We cannot allow our energy policy to be dictated by the price of oil. But that’s exactly what America has done. We changed course. We wavered. We’re 96 percent dependent on oil for transportation fuels; a meager 8 percent of our national grid is powered by clean and renewable sources. That’s shameful. It’s unacceptable. To remain the world’s leading economic power, we must strive to be the leading energy power.

Denmark gets close to 20 percent of its power from wind. The Danes set a goal and stuck with it for more than 20 years, even when it wasn’t popular and even when oil prices were low. The same thing is true of Germany, with solar energy. And of Brazil, with ethanol. France leads the way in nuclear power—they use it for 78 percent of their needs. We’re falling far behind.

Luckily, our mind-set is changing. We used to make fun of environmentalists, dismissing them as a fringe group of tree huggers who wanted everyone to live like Buddhist monks. But no longer. We are at a tipping point. Today, corporate America is realizing that it’s sexy to go green and that it can protect its bottom line by doing so. There’s no industry more promising than alternative energy.

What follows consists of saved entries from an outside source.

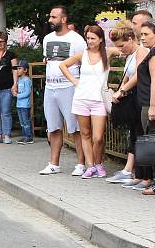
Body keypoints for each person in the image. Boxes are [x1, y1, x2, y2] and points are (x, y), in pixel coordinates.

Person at [59, 24, 118, 178]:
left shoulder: (107, 52)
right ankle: (91, 165)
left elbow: (126, 50)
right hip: (81, 98)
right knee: (85, 133)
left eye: (93, 38)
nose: (90, 41)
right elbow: (63, 65)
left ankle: (99, 163)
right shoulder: (82, 54)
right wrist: (74, 81)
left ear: (100, 40)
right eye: (88, 38)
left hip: (99, 100)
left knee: (98, 137)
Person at [38, 5, 87, 175]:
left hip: (69, 87)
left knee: (75, 128)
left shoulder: (77, 39)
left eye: (53, 17)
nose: (50, 20)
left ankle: (81, 164)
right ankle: (54, 163)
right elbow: (48, 61)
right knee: (53, 127)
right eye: (50, 17)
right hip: (51, 87)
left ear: (63, 19)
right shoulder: (47, 38)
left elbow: (84, 63)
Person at [107, 21, 150, 185]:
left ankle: (145, 176)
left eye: (122, 45)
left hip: (141, 98)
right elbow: (127, 75)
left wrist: (122, 90)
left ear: (131, 38)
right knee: (134, 136)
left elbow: (138, 75)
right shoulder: (130, 55)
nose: (120, 49)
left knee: (141, 136)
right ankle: (137, 174)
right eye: (117, 47)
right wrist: (120, 89)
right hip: (133, 101)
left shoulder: (141, 51)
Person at [134, 20, 155, 195]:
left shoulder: (153, 54)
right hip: (147, 102)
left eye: (146, 34)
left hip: (150, 103)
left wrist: (152, 106)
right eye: (141, 34)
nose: (142, 38)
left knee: (153, 142)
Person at [15, 60, 34, 144]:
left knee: (26, 121)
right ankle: (24, 136)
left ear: (25, 70)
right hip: (19, 104)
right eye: (17, 69)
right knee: (22, 122)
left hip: (25, 105)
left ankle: (29, 137)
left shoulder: (27, 80)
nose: (18, 70)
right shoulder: (19, 80)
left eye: (20, 68)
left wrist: (17, 95)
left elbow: (27, 92)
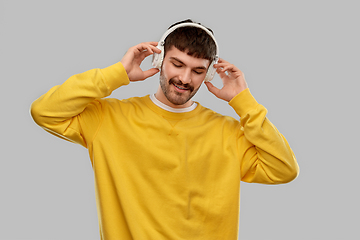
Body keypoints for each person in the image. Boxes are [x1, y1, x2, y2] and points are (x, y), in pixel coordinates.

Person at [30, 19, 299, 240]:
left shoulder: (228, 132)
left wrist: (243, 102)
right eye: (177, 64)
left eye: (197, 70)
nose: (184, 78)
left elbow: (284, 169)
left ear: (208, 74)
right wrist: (118, 73)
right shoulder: (108, 118)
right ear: (160, 61)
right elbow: (45, 112)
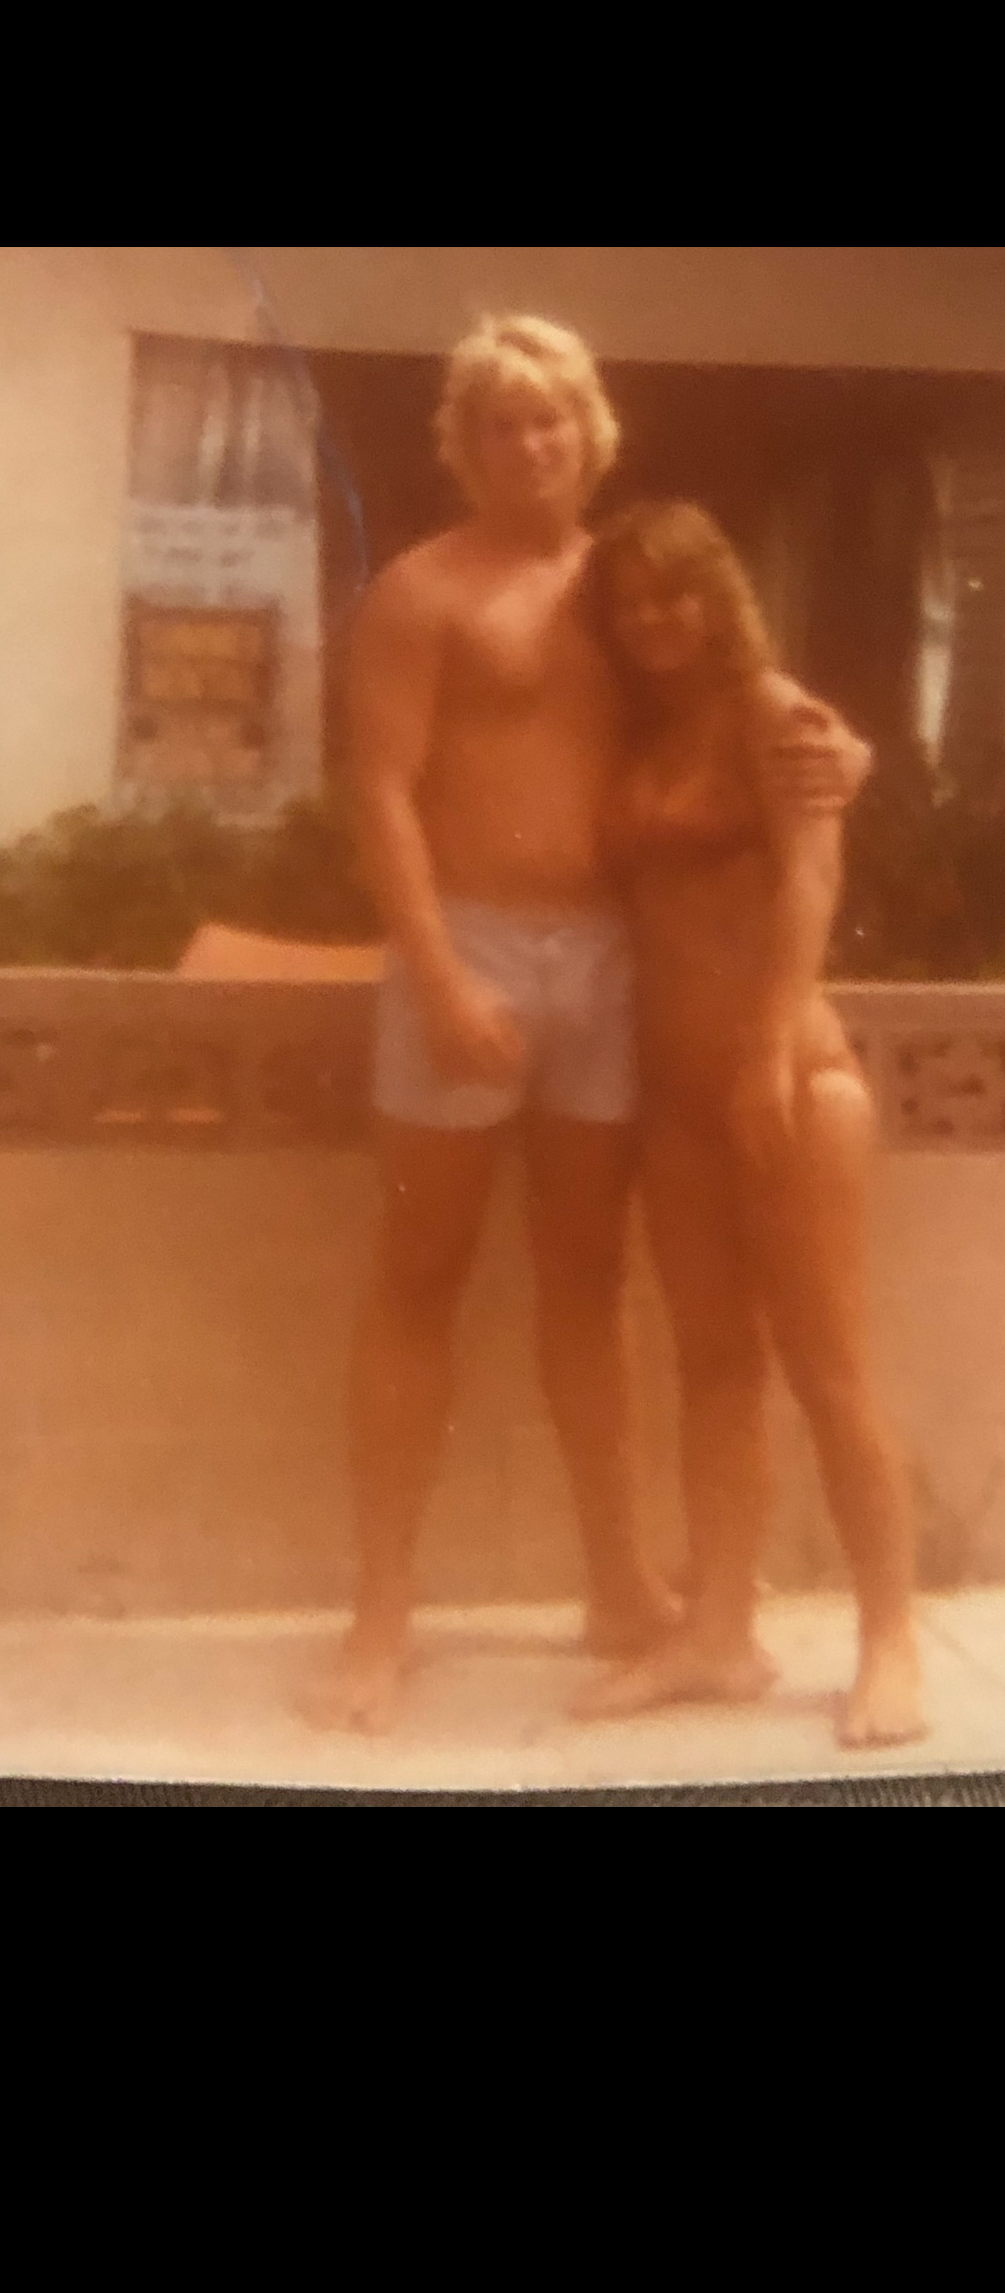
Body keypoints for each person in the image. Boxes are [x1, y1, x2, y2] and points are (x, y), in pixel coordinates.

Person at [303, 319, 871, 1734]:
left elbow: (737, 703)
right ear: (463, 445)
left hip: (609, 965)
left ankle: (619, 1582)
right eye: (499, 424)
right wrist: (440, 976)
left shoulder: (627, 589)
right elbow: (380, 794)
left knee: (587, 1279)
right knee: (420, 1271)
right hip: (470, 946)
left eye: (549, 419)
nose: (527, 445)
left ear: (591, 433)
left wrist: (836, 755)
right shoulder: (421, 592)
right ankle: (382, 1616)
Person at [574, 500, 924, 1747]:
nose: (653, 620)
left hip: (786, 1086)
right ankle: (719, 1630)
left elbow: (815, 874)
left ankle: (891, 1642)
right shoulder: (642, 733)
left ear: (719, 593)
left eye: (675, 592)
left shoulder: (773, 712)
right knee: (714, 1367)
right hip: (678, 1104)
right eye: (630, 603)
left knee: (829, 1370)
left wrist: (771, 1043)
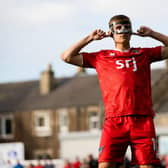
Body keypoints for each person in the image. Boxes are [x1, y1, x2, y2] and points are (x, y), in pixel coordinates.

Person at [61, 14, 168, 168]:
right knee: (105, 165)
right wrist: (89, 38)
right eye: (119, 28)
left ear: (131, 32)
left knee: (148, 165)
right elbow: (67, 56)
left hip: (142, 120)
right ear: (111, 32)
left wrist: (152, 34)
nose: (123, 30)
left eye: (127, 27)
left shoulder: (143, 54)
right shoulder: (101, 57)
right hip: (114, 121)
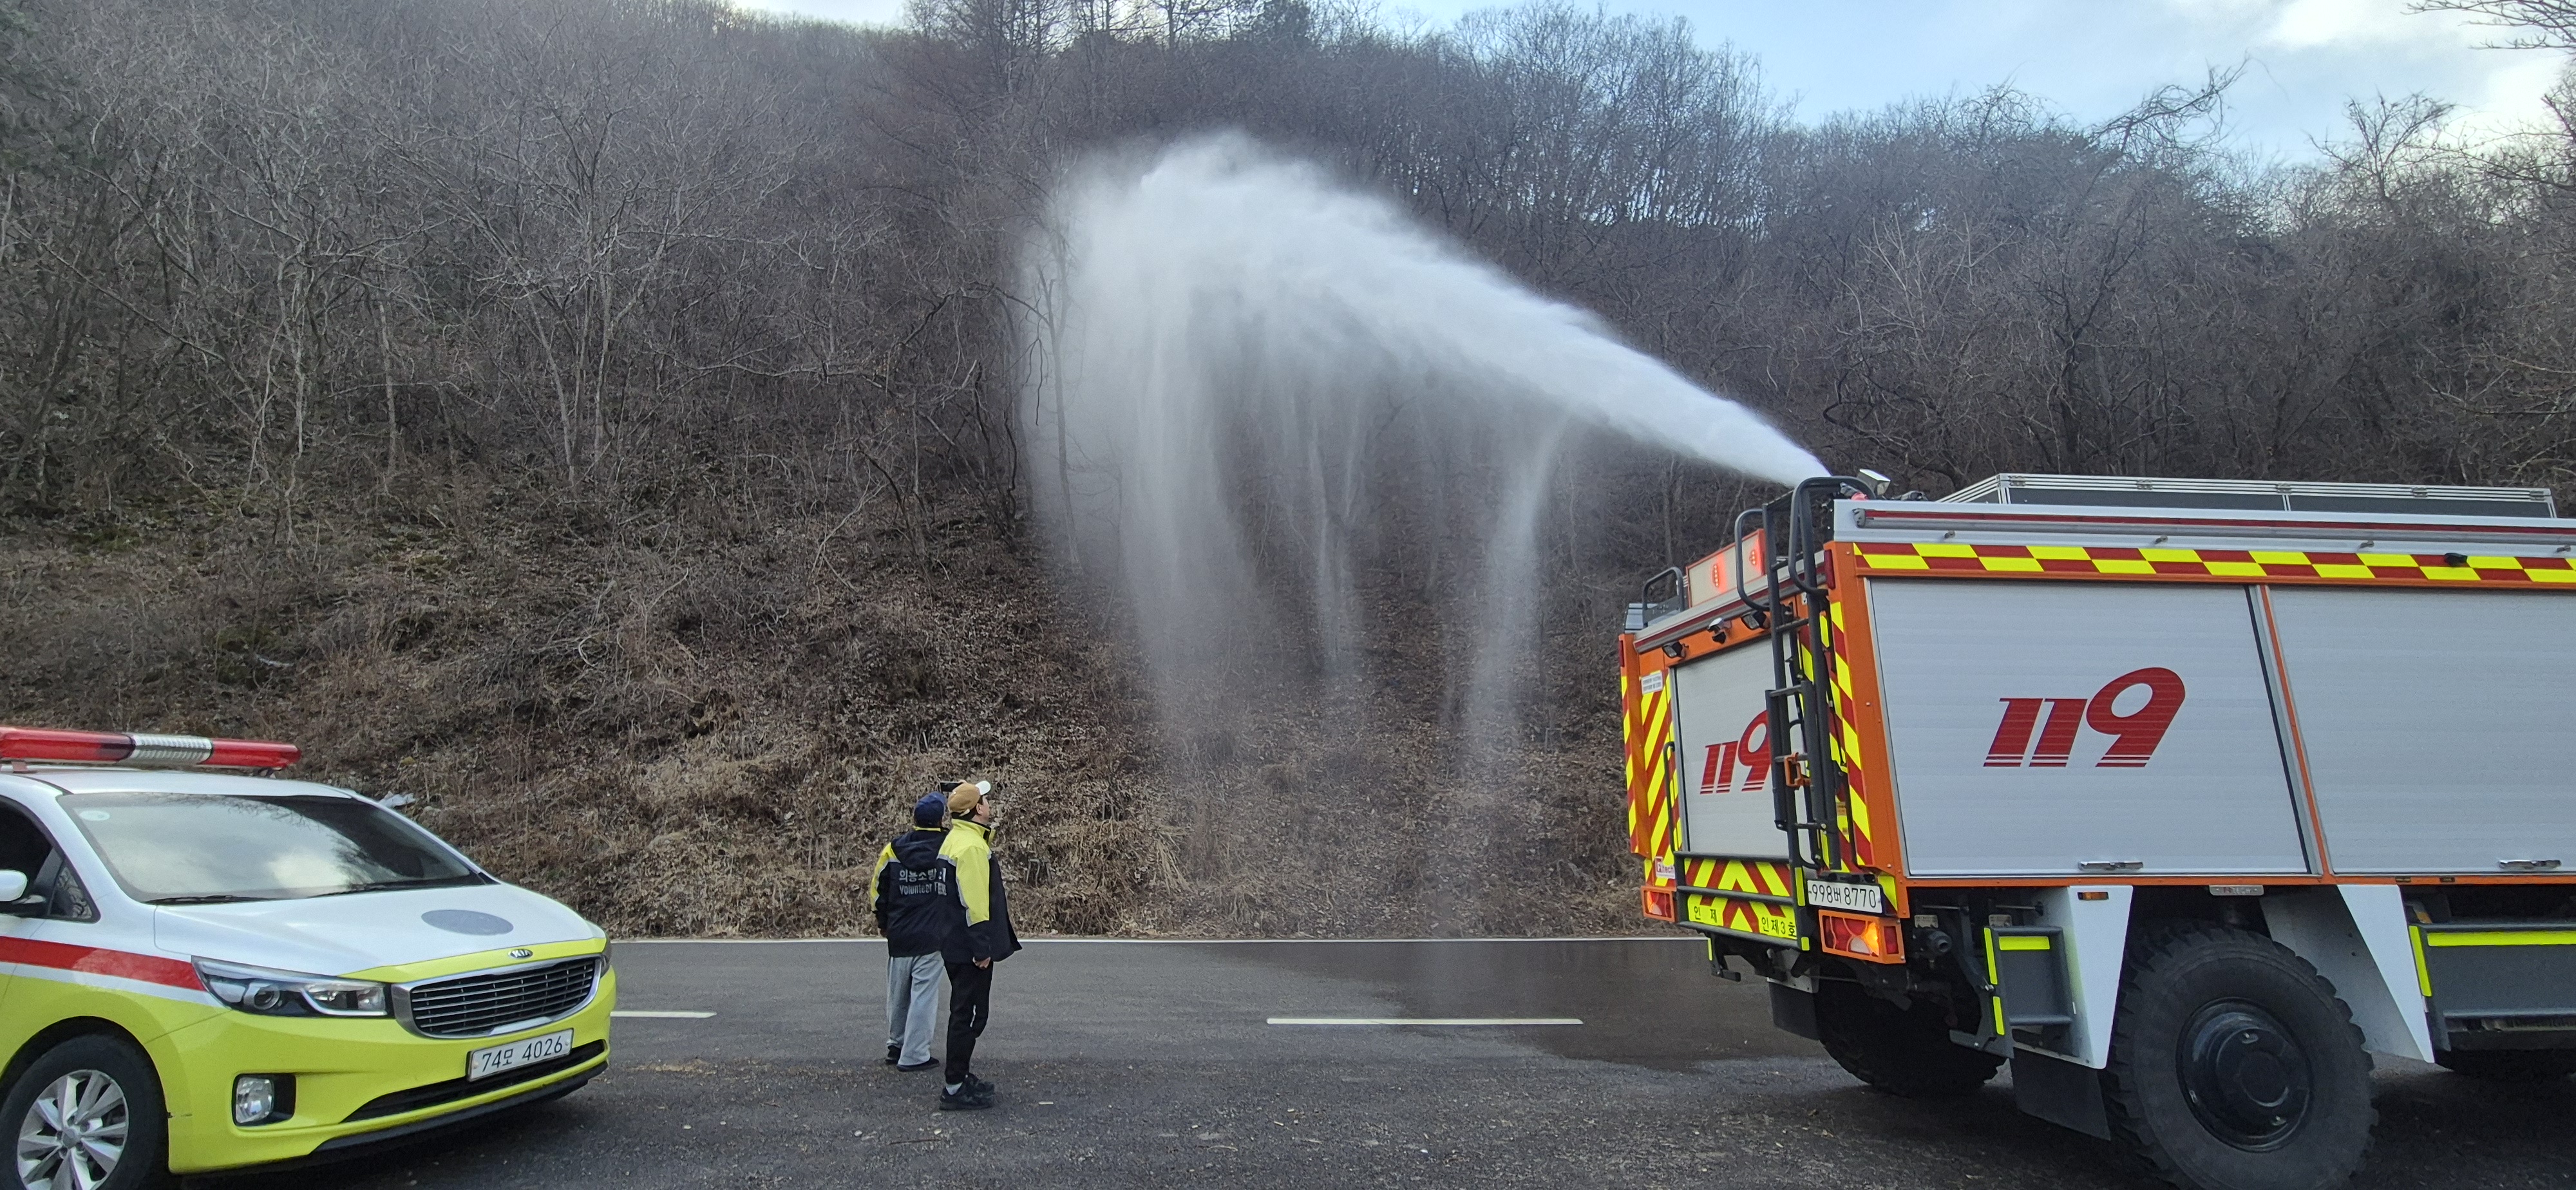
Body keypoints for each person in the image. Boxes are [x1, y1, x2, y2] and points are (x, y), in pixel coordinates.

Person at [934, 779, 1021, 1111]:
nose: (988, 803)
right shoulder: (971, 847)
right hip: (969, 948)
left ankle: (960, 1076)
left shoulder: (956, 839)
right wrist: (982, 949)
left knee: (967, 1012)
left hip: (954, 942)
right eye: (984, 799)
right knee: (969, 1015)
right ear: (977, 809)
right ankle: (954, 1087)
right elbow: (975, 904)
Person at [871, 793, 954, 1073]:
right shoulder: (949, 846)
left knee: (898, 993)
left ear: (914, 818)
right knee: (923, 996)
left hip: (899, 931)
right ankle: (916, 1054)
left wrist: (883, 921)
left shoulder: (894, 848)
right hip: (933, 934)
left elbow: (878, 889)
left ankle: (896, 1045)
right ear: (941, 819)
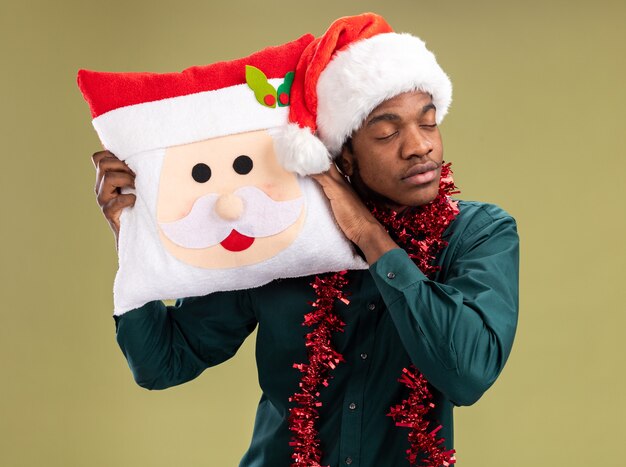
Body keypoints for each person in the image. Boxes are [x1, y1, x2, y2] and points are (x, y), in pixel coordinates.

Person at [92, 13, 518, 467]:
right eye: (388, 132)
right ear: (343, 155)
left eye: (428, 123)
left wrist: (368, 236)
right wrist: (131, 233)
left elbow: (467, 373)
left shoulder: (478, 233)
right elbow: (164, 364)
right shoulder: (281, 232)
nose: (419, 147)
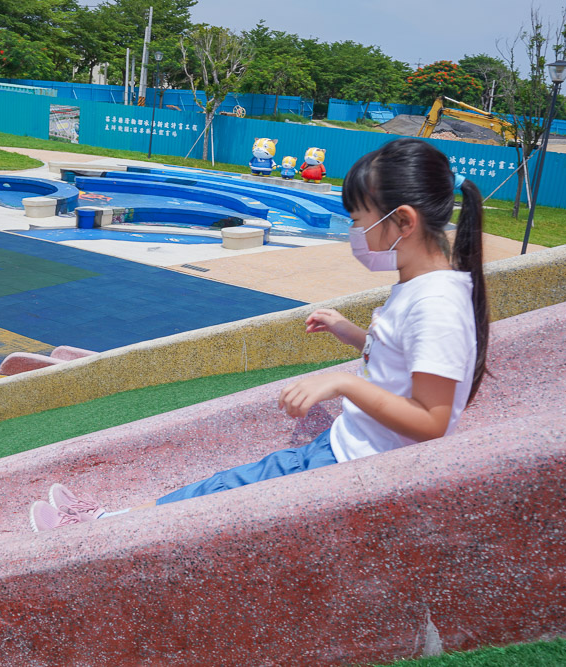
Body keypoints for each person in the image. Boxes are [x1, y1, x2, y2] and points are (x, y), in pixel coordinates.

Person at [29, 138, 490, 532]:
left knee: (219, 499)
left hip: (351, 465)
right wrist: (348, 332)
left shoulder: (437, 304)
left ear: (404, 223)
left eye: (359, 220)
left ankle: (100, 530)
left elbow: (432, 421)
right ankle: (109, 520)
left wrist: (344, 383)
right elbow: (397, 360)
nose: (354, 233)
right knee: (221, 486)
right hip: (344, 446)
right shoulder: (419, 286)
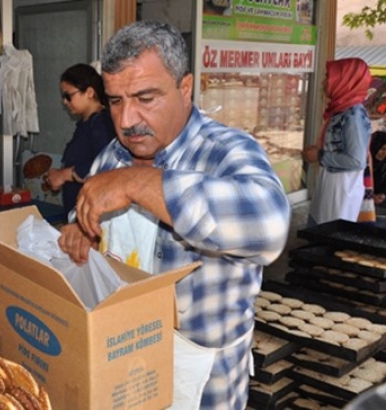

So let’s be green already. So far, the national conversation about our energy policy has been too much about words and not enough about action—especially not action on the scale we need. We should not be discussing whether to increase the amount of drilling off our shores or whether to tax the profits of oil companies. That’s all marginal stuff. We should be setting national goals and stimulating the demand for, and domestic production of, clean and reliable sources of energy.